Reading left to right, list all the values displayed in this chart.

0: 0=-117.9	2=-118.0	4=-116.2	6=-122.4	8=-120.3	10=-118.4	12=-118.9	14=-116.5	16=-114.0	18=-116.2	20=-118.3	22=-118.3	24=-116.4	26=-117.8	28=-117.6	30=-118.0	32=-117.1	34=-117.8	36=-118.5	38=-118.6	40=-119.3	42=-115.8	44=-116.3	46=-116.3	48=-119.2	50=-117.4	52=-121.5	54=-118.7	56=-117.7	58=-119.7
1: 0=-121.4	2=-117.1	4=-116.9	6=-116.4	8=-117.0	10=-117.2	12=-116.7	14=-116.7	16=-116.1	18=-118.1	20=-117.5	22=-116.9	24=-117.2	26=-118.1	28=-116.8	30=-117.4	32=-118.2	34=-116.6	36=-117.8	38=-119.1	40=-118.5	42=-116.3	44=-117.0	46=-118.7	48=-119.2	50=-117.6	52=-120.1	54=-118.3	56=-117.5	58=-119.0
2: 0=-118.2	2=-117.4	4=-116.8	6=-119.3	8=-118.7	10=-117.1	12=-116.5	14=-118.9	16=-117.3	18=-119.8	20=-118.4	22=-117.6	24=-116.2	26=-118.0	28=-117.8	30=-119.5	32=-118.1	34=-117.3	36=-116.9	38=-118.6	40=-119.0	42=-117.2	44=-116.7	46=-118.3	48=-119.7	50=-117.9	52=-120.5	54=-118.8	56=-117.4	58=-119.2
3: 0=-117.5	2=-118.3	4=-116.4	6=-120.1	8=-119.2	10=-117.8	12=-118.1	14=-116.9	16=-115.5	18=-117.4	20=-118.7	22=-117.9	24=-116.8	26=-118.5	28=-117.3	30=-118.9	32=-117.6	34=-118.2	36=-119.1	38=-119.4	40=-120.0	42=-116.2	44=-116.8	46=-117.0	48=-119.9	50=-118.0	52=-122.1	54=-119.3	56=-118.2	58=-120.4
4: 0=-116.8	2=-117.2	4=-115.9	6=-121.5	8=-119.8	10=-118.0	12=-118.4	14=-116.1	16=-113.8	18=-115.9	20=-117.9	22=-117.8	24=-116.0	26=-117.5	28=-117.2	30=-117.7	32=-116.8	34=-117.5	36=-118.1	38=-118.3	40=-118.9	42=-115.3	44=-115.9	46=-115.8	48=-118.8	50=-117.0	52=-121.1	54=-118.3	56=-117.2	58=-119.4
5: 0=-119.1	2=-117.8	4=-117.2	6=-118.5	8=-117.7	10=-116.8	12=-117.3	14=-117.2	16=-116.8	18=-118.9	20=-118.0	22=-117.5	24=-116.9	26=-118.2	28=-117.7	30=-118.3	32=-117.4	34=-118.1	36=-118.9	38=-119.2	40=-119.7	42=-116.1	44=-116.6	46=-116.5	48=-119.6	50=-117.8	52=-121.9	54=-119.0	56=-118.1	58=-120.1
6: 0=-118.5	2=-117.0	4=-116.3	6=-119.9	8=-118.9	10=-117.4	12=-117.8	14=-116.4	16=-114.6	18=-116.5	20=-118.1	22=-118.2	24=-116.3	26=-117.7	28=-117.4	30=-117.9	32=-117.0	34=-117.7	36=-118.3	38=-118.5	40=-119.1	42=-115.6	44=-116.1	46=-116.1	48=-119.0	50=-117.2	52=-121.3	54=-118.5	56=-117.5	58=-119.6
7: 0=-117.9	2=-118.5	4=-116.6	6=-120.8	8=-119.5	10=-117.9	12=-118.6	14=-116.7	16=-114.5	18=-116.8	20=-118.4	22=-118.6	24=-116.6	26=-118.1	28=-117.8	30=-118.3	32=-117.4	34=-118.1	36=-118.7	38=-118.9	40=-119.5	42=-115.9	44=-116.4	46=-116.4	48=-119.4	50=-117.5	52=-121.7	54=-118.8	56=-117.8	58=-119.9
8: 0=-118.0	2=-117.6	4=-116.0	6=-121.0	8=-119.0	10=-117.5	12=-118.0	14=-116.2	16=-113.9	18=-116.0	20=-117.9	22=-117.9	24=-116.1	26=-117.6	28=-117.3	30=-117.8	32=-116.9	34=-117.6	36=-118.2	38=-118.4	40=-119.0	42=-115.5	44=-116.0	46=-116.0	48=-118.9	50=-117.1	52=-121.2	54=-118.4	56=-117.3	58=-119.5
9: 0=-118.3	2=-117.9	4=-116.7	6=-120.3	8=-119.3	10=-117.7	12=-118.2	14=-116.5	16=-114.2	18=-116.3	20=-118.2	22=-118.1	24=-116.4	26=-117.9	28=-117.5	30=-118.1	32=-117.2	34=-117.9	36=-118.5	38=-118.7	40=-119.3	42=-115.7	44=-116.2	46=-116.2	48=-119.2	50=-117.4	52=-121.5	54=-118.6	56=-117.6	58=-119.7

What you are asked to do:
Count the lines in the material above that contain the word "this", and reply with only the number.

The completed task:
1